Give only the number of lines in the entries below that contain the string "maximum". Case counts.

> **Data excerpts**
========================================================================
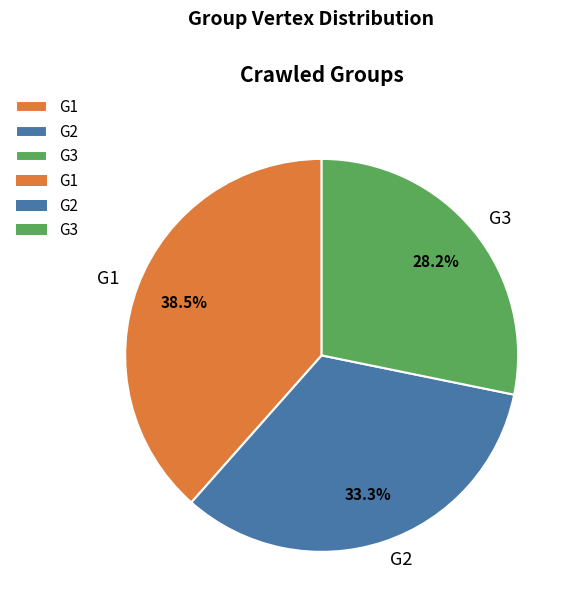

Which category has the smallest portion of the pie?

G3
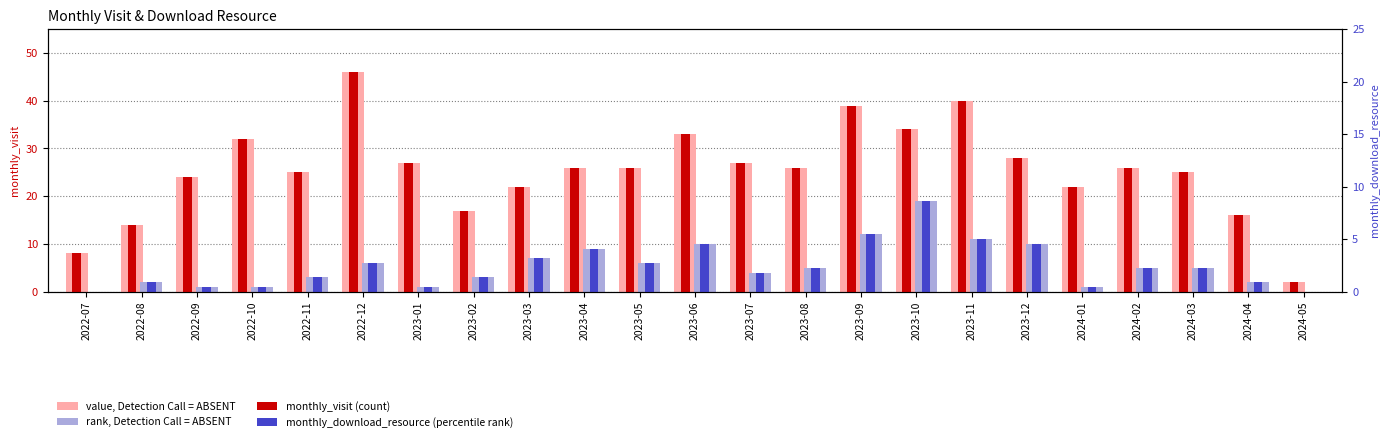

At how many categories does at least one series exceed 3?

22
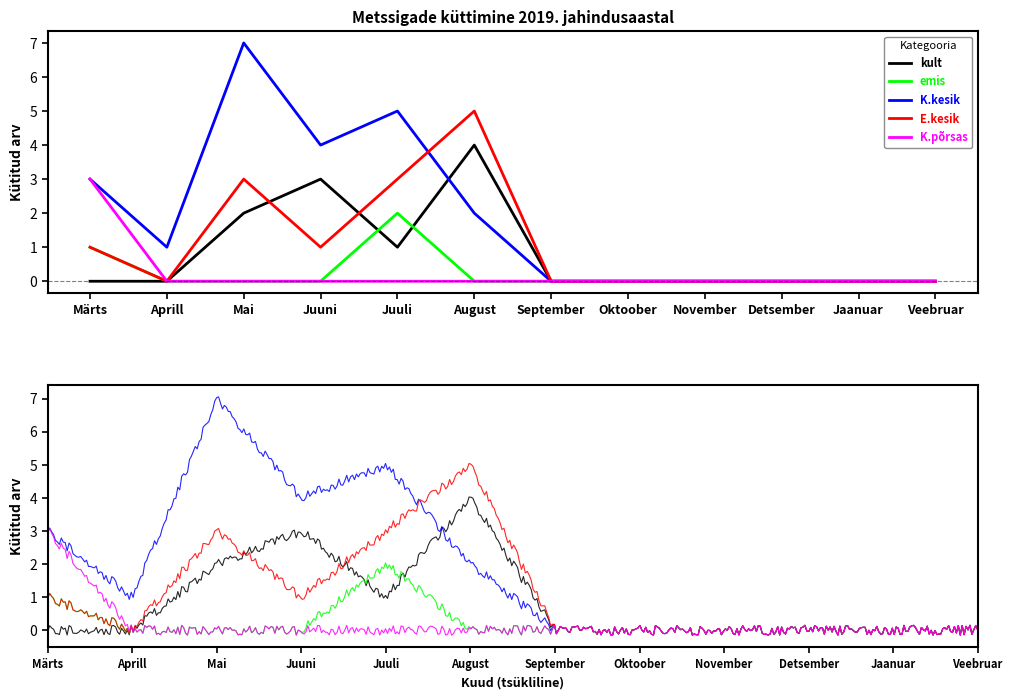

Rank the series by their maximum value, from lowest to highest.

emis, K.põrsas, kult, E.kesik, K.kesik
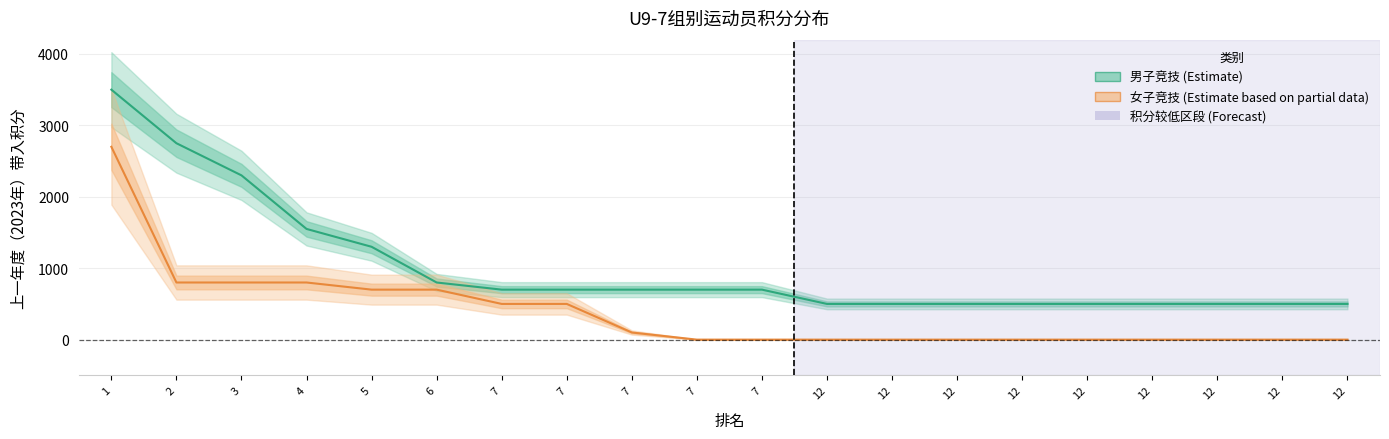

Is this an area chart (filled region under the line)?

No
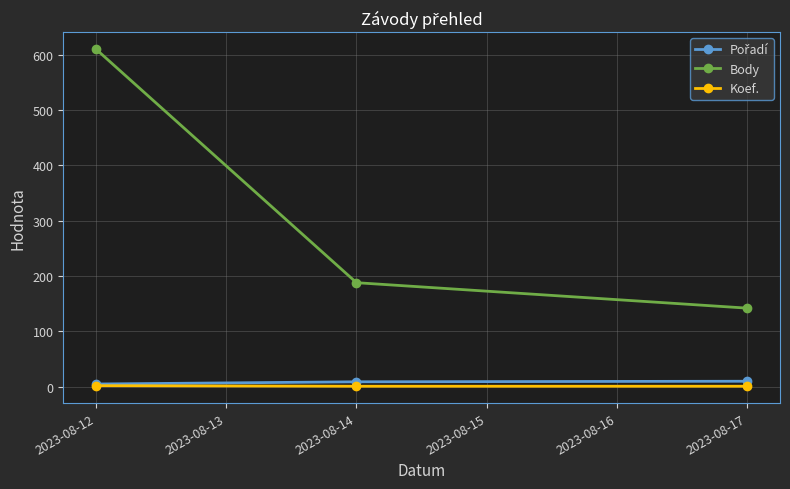

Which label corresponds to the largest value in the chart?

2023-08-12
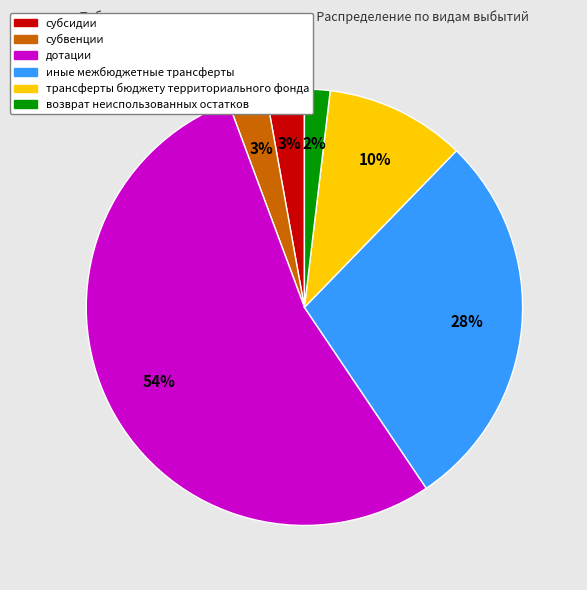

Is the sum of возврат неиспользованных остатков and иные межбюджетные трансферты greater than half?

No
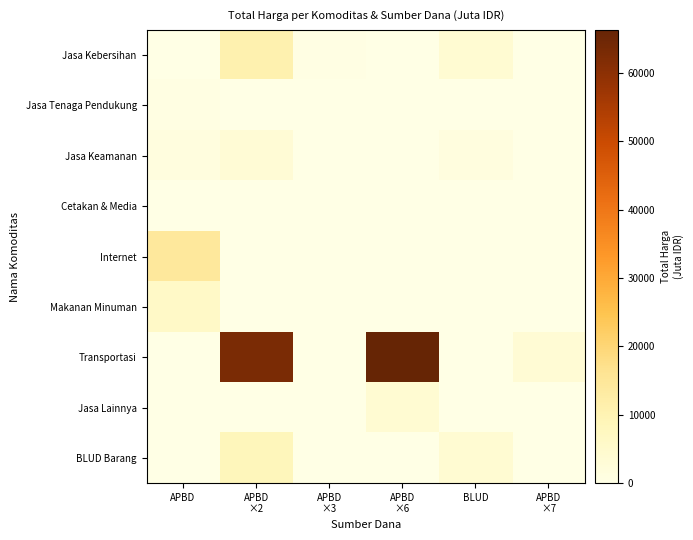

Between APBD
×3 and BLUD, which is larger?

BLUD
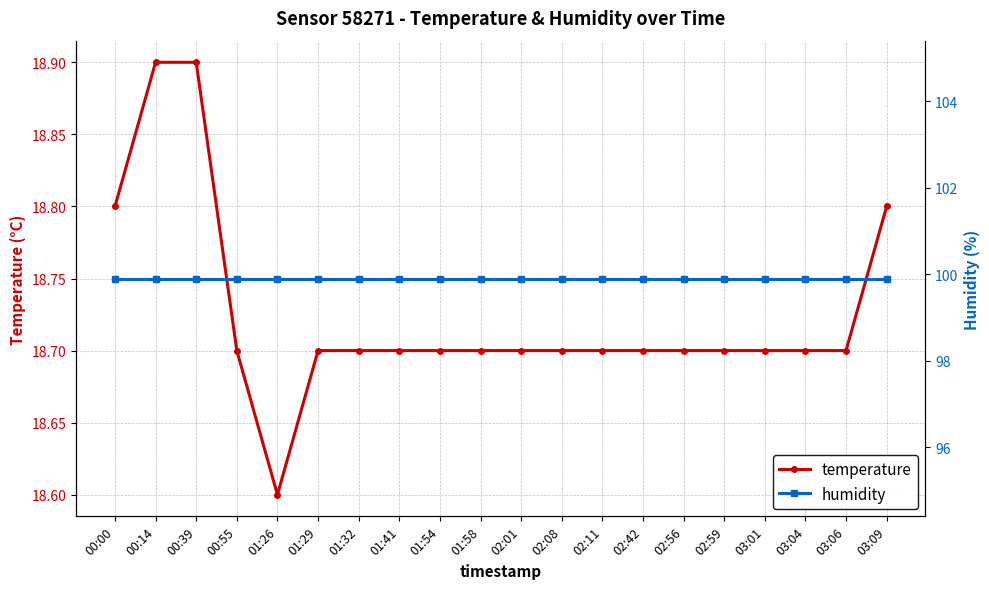

Where is temperature nearest to the value 18?

01:26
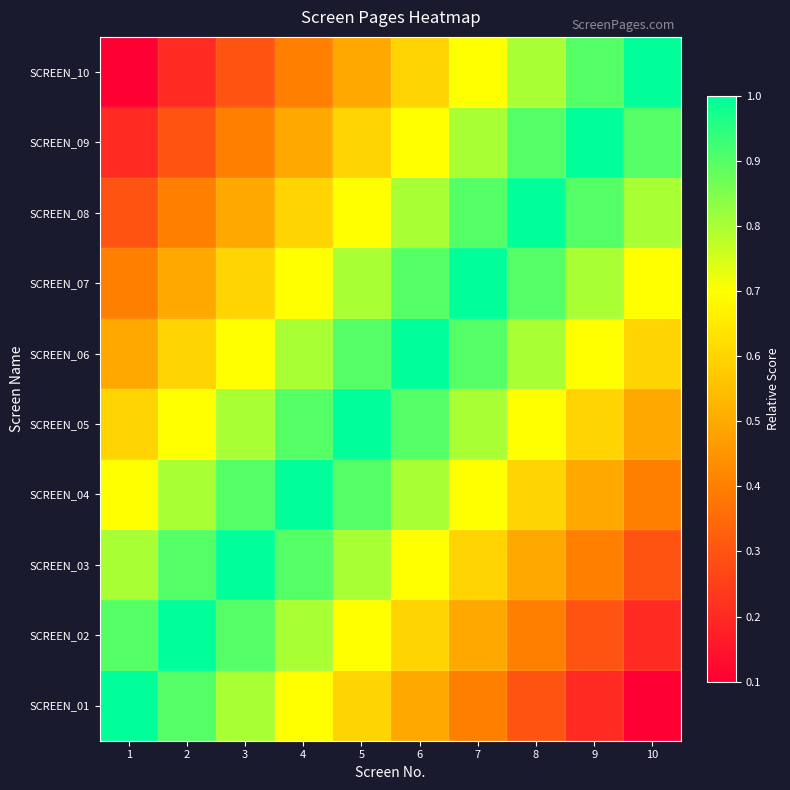

How many distinct data groups are displayed?

10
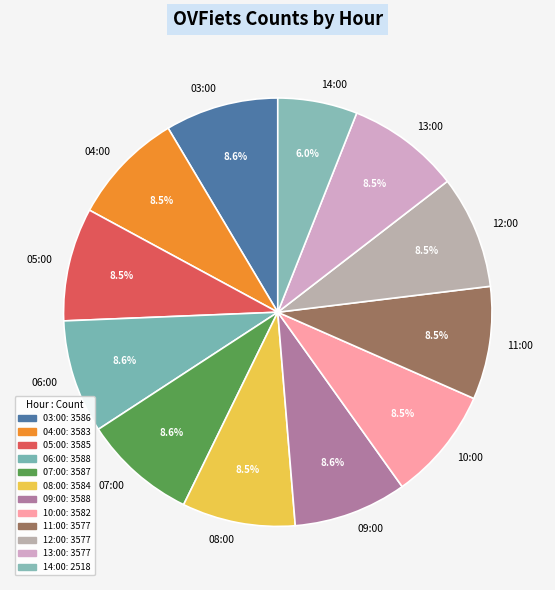

Is it true that 07:00 is 1% of the pie?

False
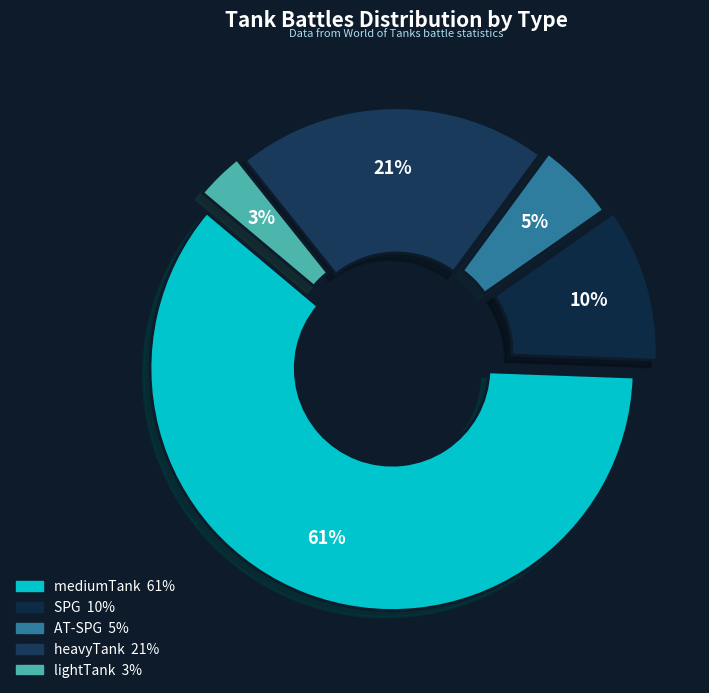

Which slice is the smallest?

lightTank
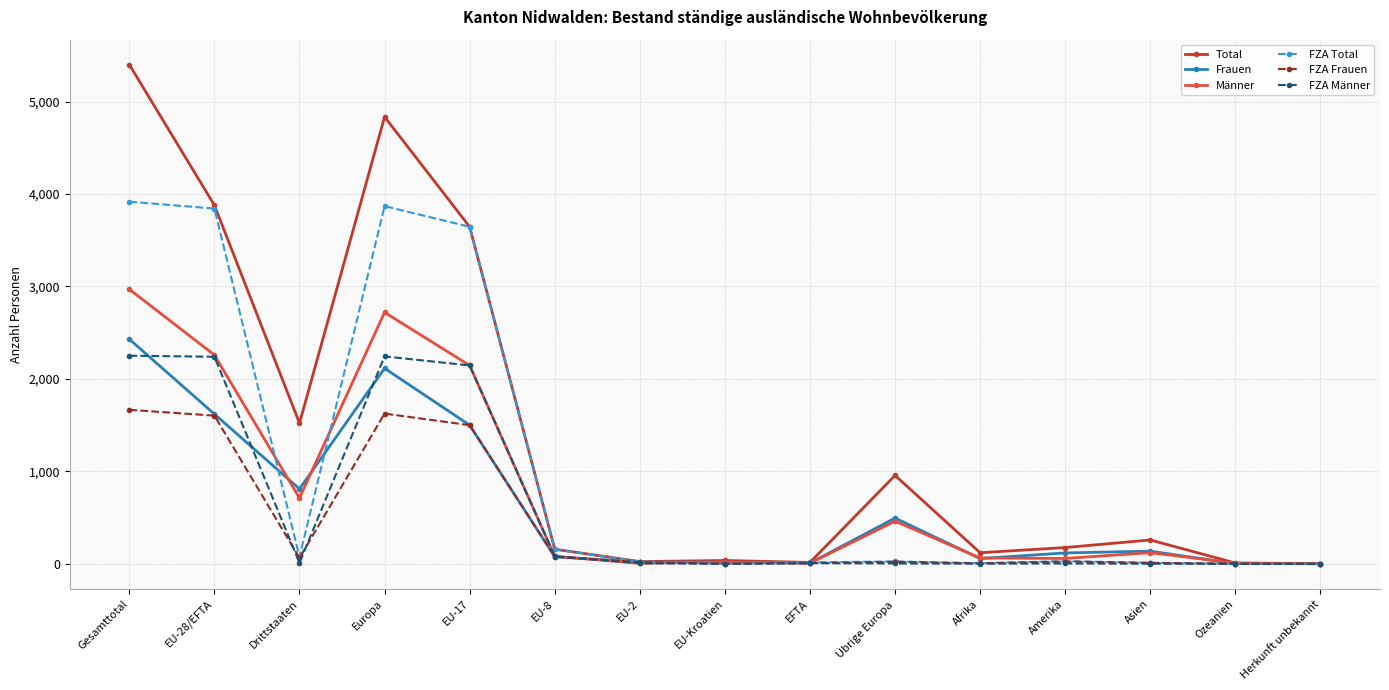

What position from the left is Amerika?

12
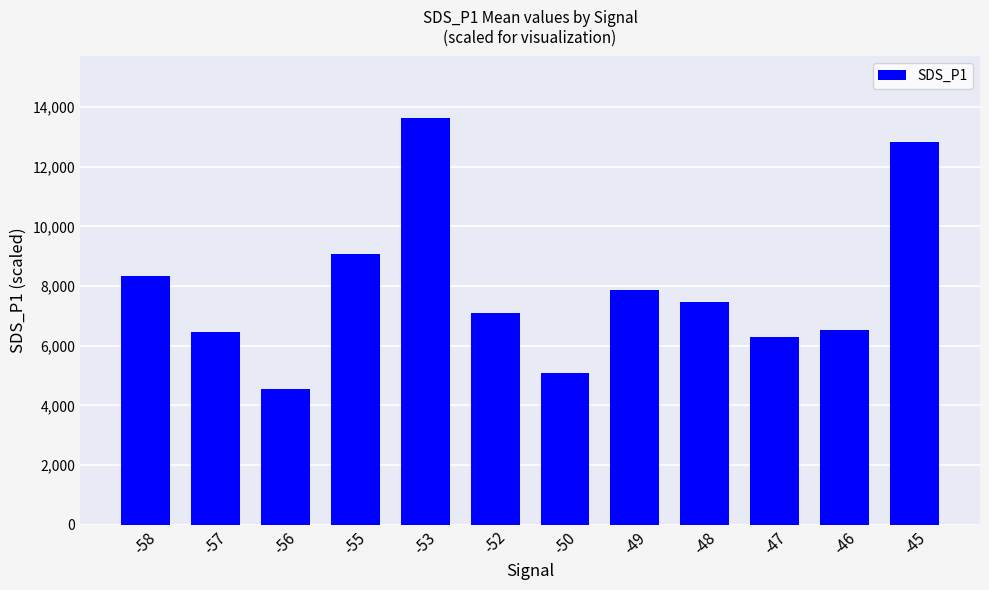

What is the difference between the maximum and minimum values?

9090.0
========================================================================
> **YOUR RESPONSE**
2